Within all states of Australia, if you are at home, a police officer is not allowed to request that you undergo a breath test analysis.
There are laws which allow a breath test to be refused for medical reasons but if a doctor states that completing the breath test won’t affect the health of the individual then the test is allowed to be conducted. In summary, if you are going to refuse a breath test for medical reasons you should already have a certificate “in the approved form” from a doctor stating that because of a stated illness or disability, you are incapable of providing a breath or saliva specimen.
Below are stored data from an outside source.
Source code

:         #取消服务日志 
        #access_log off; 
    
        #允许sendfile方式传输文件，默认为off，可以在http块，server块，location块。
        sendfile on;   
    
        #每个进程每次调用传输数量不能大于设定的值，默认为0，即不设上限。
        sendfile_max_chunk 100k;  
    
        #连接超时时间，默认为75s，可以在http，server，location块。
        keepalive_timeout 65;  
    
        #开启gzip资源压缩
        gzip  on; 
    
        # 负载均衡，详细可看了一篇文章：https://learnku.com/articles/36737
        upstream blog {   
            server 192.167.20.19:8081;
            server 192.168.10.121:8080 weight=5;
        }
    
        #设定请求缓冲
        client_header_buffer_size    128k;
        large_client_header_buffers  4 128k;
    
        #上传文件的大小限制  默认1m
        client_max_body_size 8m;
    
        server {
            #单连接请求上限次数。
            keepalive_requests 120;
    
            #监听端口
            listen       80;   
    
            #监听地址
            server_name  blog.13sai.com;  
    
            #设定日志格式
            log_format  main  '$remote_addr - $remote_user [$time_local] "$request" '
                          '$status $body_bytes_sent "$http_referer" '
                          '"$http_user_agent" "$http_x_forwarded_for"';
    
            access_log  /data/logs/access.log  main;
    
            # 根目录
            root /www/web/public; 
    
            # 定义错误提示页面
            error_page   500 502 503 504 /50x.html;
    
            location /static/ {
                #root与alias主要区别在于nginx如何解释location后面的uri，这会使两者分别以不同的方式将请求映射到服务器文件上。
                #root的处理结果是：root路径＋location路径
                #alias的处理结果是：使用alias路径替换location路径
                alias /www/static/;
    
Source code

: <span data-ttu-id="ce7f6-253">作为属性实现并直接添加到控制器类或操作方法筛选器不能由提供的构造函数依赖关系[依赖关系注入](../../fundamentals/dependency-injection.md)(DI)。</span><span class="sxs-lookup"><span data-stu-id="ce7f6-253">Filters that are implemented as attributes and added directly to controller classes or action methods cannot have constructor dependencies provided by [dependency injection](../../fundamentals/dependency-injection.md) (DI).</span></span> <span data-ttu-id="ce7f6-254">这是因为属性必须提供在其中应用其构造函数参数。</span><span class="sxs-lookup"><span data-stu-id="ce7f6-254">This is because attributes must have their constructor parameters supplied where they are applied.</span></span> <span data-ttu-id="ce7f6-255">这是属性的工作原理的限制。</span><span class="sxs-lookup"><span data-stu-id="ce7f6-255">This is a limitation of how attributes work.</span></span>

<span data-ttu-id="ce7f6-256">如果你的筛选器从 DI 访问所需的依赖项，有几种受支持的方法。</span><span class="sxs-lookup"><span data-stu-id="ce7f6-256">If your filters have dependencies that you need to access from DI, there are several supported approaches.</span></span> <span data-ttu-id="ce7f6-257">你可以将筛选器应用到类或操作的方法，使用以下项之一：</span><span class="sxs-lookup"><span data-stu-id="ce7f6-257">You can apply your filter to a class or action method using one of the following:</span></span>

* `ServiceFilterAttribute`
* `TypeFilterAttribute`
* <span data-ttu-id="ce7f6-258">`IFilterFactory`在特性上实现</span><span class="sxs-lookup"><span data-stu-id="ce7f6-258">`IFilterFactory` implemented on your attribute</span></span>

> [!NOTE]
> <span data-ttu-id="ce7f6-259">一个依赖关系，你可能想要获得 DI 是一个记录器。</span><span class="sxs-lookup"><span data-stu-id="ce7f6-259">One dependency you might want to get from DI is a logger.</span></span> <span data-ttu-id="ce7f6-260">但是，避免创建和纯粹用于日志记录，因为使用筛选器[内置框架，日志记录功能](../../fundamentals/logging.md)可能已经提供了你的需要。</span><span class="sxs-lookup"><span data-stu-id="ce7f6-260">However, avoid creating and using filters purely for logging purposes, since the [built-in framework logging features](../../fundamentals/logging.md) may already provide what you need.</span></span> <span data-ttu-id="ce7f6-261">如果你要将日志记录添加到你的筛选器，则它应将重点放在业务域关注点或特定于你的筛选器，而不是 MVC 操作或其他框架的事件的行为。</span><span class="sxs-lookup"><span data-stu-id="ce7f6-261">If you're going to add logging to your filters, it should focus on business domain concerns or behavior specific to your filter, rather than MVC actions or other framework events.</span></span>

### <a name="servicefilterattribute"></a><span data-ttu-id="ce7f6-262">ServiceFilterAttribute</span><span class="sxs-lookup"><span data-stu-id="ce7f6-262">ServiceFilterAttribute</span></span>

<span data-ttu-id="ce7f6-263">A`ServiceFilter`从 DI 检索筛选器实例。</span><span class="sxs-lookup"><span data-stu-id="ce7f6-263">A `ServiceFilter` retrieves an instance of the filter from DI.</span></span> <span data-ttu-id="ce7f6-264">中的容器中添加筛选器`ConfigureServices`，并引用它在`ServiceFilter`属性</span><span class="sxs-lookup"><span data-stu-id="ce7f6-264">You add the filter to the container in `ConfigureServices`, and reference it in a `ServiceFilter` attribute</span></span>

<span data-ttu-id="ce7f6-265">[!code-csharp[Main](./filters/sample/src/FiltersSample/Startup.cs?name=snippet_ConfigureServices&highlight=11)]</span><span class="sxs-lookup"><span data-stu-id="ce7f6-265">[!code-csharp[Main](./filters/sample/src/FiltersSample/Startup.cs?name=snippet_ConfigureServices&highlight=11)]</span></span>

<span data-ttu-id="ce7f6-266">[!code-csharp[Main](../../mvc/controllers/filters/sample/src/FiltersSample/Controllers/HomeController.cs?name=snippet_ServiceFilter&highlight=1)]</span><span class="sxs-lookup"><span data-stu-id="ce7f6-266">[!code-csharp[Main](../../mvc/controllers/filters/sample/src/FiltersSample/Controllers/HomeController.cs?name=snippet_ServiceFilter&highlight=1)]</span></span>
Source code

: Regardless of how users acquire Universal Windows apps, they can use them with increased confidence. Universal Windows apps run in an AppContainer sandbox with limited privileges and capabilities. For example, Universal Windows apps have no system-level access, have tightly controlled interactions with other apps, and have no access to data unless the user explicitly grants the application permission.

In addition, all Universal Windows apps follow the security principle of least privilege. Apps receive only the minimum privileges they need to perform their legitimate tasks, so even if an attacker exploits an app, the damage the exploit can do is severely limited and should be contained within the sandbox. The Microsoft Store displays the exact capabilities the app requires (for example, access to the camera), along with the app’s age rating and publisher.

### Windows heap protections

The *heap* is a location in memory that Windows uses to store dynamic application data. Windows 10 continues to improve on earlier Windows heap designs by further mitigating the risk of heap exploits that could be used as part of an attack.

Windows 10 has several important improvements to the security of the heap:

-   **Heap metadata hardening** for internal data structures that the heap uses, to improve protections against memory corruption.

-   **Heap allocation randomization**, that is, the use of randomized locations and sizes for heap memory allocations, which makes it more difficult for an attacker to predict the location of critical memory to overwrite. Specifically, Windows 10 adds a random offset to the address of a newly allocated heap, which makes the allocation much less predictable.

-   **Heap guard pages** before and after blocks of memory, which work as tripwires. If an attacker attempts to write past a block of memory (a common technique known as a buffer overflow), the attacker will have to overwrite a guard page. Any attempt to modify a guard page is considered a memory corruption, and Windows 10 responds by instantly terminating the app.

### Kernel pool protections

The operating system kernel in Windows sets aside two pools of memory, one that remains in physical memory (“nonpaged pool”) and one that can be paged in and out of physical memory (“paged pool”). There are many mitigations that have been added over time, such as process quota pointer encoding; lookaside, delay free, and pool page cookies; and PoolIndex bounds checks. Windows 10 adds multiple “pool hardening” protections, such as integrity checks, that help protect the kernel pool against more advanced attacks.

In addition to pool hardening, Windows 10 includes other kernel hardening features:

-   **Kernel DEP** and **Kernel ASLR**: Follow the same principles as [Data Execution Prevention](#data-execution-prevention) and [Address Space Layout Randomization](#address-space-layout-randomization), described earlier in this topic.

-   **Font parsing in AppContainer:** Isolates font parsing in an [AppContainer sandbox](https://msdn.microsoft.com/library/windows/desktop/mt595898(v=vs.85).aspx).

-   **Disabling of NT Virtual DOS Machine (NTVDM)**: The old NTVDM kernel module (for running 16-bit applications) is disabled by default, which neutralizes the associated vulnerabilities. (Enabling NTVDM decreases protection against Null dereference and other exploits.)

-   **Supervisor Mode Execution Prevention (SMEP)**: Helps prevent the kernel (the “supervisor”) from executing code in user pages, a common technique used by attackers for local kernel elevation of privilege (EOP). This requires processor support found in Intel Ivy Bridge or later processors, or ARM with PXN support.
Within Queensland, this is explained as, “immediately after the requirement (for a breath test) is made, the person produces to the police officer a certificate in the approved form from a doctor stating that (i) because of a stated illness or disability, the person is incapable of providing a specimen of breath, a specimen of saliva or both a specimen of breath and of saliva; or (ii) the provision of a specimen of breath, a specimen of saliva or both a specimen of breath and of saliva could adversely affect the person’s health; or the person satisfies the justices that the requisition to provide a specimen of breath, a specimen of saliva or both a specimen of breath and of saliva was not lawfully made or that the person was, by reason of the events that occurred, incapable of providing the specimen as required or that there was some other reason of a substantial character for the person’s failure to provide the specimen as required other than a desire to avoid providing information that might be used in evidence.”
Now, in saying all of that, if you do have a medical certificate that prevents you from needing to complete a breath test, the police officer will require a blood test from you instead, for example as per the Queensland Transport Operations (Road Management) Act, section 8E ‘Specimen of blood must be required if doctor’s certificate produced’.